When New York Times columnist Nicholas Kristof wrote an op-ed piece for his paper about the need for early childhood intervention programs, he focused on a three-year-old in West Virginia. He’s deaf. And no one got him any help.
“On the one hand, it’s terrific that we’re beginning to have a serious discussion about inequality, poverty and opportunity,” he wrote later on his blog. “On the other, the debate is mostly about the minimum wage and unemployment benefits, which to my thinking are useful but not the most cost-effective measures.”
“Priorities 1-10 for this group is to stop them from having children at all,” Tom from Kansas responded.

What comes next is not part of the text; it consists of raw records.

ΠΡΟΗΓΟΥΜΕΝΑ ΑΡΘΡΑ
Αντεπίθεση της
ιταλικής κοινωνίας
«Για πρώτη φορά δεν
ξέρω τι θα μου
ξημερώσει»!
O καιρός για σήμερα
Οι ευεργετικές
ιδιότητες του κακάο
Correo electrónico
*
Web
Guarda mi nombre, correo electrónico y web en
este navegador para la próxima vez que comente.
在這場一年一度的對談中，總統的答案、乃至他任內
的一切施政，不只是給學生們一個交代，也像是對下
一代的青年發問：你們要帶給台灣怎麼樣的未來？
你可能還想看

“This story is sad, disheartening, and frustrating. There is also an element of responsibility on the parent/s, though. The internet is free at libraries, various other resources. Milestones are easily accessible, as is basic knowledge about childcare. If a child is not hearing/coooing/looking towards sounds, it is up to the parent to recognize that first,” someone from LA wrote.
“I, for one, am tired of witnessing far too many children neglected and abused by those who are supposed to be responsible for their love, care and well-being,” said a third.

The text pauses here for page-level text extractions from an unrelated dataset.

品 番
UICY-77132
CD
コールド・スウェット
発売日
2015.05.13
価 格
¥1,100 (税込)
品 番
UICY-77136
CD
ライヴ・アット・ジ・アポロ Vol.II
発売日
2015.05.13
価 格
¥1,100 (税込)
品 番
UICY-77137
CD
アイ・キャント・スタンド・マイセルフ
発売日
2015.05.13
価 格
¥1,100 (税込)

Apparently callers to Kristof also pointed out money spent on the mom’s tatoos could’ve been better spent.
Is this theme just the Internet being the Internet, or does it suggest, at Kristof did in his follow-up column yesterday, a “compassion gap?”

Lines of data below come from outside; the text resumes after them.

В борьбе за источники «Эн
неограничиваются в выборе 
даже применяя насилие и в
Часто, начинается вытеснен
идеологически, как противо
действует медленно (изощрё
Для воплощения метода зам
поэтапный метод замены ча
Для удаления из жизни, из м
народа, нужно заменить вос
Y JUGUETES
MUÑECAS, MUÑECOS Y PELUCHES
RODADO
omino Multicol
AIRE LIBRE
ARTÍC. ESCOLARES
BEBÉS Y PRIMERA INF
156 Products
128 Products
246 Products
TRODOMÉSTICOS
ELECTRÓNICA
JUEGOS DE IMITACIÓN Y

Critics note that if a person manages to get through high school and avoid drugs, crime and parenting outside of marriage, it’s often possible to escape poverty. Fair enough. But if you’re one of the one-fifth of children in West Virginia born with drugs or alcohol in your system, if you ingest lead from peeling paint as a toddler, if your hearing or vision impairments aren’t detected, if you live in a home with no books in a gang-ridden neighborhood with terrible schools — in all these cases, you’re programmed for failure as surely as children of professionals are programed for success.
So when kids in poverty stumble, it’s not quite right to say that they “failed.” Often, they never had a chance.
Researchers also find that financial stress sometimes impairs cognitive function, leading to bad choices. Indian farmers, for example, test higher for I.Q. after a harvest when they are financially secure. Alleviate financial worry, and you can gain 13 points in measured I.Q.
The tattoos that readers saw on Truffles are mostly old ones, predating Johnny, and she is passionate about helping him. That’s why she enrolled him in a Save the Children program that provides books that she reads to him every day. In that trailer in Appalachia, I don’t see a fat woman with tattoos; I see a loving mom who encapsulates any parent’s dreams for a child.
Johnny shouldn’t be written off at the age of 3 because of the straw he drew in the lottery of birth. To spread opportunity, let’s start by pointing fewer fingers and offering more helping hands.
Question: Do we act based on what we know to be true, or merely on what we think to be true?